List each line in the entries below that contains the string "determined", copying those lines in full.

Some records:
* * * *
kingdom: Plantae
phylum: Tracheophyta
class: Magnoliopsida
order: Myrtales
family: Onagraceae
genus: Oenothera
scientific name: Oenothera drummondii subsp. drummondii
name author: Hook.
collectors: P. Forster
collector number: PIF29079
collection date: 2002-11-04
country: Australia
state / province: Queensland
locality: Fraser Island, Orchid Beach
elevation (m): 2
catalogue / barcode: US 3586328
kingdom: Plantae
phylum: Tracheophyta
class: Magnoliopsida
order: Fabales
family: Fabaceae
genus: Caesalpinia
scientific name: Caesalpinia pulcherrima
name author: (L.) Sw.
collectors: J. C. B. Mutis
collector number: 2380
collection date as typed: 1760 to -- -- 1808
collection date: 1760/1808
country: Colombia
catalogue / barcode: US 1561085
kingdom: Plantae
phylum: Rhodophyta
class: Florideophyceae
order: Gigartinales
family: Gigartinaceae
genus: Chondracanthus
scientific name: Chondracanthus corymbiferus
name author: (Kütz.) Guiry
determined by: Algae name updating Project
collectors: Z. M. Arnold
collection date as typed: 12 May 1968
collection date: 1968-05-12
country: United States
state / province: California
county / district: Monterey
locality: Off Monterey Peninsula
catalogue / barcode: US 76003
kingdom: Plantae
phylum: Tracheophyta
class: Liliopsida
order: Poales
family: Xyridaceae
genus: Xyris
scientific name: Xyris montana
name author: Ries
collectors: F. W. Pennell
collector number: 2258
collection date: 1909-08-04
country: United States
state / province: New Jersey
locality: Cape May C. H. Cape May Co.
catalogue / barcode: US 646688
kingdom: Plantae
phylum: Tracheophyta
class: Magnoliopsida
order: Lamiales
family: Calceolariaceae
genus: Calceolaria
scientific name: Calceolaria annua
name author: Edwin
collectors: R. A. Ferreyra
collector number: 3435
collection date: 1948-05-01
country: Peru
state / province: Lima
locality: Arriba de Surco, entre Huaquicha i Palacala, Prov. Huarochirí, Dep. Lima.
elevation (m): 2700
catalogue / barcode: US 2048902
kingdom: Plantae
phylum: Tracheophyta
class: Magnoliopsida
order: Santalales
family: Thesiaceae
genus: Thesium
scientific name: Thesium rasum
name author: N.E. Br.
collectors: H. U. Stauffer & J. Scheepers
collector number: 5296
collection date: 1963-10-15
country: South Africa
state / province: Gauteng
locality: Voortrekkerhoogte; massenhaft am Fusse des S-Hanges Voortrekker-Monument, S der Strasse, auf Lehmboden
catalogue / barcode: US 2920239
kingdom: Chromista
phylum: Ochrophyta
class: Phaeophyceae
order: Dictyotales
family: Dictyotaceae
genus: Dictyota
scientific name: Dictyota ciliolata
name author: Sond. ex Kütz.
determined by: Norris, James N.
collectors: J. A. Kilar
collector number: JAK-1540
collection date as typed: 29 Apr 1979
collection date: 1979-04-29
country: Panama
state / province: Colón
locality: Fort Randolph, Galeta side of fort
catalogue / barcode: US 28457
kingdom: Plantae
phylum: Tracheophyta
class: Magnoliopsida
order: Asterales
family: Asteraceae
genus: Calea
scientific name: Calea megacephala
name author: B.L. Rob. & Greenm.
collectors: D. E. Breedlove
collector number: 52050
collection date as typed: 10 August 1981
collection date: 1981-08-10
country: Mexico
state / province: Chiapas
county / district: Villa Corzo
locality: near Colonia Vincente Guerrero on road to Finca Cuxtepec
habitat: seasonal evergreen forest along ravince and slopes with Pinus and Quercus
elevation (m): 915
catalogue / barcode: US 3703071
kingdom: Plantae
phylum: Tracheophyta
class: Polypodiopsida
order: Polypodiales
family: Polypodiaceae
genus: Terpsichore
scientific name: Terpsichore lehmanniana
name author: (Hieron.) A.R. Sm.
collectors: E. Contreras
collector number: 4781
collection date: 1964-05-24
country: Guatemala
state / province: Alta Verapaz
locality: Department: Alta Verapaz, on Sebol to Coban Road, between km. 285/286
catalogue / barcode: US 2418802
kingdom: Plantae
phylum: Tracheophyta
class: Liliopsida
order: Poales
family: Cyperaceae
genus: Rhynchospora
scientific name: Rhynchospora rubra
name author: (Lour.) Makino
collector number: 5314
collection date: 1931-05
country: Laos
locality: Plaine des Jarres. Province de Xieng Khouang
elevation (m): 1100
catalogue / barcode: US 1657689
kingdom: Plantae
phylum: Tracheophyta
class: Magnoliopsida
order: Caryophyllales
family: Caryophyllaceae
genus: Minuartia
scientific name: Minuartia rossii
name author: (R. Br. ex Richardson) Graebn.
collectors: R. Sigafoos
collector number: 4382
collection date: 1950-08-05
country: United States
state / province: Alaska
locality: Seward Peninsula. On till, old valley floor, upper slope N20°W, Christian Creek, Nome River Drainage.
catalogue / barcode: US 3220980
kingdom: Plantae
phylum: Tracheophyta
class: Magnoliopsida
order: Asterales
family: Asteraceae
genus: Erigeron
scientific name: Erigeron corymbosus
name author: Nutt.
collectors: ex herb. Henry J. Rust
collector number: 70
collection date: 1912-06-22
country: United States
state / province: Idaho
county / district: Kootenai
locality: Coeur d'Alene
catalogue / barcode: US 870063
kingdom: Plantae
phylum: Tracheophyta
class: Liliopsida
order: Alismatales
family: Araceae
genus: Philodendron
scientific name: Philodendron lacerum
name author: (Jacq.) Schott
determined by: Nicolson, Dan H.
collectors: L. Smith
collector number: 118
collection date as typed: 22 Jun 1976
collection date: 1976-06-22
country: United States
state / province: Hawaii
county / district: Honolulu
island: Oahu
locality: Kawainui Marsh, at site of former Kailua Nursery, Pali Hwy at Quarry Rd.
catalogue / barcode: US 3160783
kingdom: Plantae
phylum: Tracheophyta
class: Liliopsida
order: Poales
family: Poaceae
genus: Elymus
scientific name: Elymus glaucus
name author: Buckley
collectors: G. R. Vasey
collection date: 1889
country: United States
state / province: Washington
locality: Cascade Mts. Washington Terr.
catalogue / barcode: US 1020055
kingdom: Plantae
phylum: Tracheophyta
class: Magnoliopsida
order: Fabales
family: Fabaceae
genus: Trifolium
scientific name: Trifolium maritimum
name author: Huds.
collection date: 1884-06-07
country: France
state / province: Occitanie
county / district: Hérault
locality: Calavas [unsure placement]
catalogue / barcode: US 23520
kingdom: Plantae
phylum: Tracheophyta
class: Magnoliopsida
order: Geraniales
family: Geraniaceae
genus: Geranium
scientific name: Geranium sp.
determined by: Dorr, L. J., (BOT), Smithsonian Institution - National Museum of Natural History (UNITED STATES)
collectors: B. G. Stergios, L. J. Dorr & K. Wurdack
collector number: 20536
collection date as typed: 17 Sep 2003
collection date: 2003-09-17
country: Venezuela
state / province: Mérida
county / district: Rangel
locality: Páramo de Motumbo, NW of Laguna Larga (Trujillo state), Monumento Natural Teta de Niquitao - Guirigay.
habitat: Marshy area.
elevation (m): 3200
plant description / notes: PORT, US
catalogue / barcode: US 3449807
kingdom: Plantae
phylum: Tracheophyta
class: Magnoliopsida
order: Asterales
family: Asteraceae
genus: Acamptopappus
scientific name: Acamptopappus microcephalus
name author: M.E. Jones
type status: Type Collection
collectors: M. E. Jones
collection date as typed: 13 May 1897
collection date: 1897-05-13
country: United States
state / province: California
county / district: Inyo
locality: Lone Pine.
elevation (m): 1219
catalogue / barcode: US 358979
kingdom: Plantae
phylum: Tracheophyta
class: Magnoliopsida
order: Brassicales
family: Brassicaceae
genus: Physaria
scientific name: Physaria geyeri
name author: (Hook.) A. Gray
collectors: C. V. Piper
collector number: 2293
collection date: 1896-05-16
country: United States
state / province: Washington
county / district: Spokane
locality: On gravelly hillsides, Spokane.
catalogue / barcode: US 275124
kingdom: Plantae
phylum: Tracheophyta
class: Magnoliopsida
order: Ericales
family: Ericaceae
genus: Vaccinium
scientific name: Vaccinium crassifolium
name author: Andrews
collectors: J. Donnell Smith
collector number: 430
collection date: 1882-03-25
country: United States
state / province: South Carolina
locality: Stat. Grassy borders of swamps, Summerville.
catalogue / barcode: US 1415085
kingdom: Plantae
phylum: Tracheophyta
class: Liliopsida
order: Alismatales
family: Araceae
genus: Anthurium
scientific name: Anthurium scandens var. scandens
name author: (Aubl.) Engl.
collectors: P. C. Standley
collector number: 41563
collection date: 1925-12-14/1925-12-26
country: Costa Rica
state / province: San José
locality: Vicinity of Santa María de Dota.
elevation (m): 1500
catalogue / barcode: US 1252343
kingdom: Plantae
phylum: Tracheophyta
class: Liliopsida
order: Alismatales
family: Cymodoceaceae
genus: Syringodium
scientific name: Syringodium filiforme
* * * *
> _IN RESPONSE_
determined by: Algae name updating Project
determined by: Norris, James N.
determined by: Nicolson, Dan H.
determined by: Dorr, L. J., (BOT), Smithsonian Institution - National Museum of Natural History (UNITED STATES)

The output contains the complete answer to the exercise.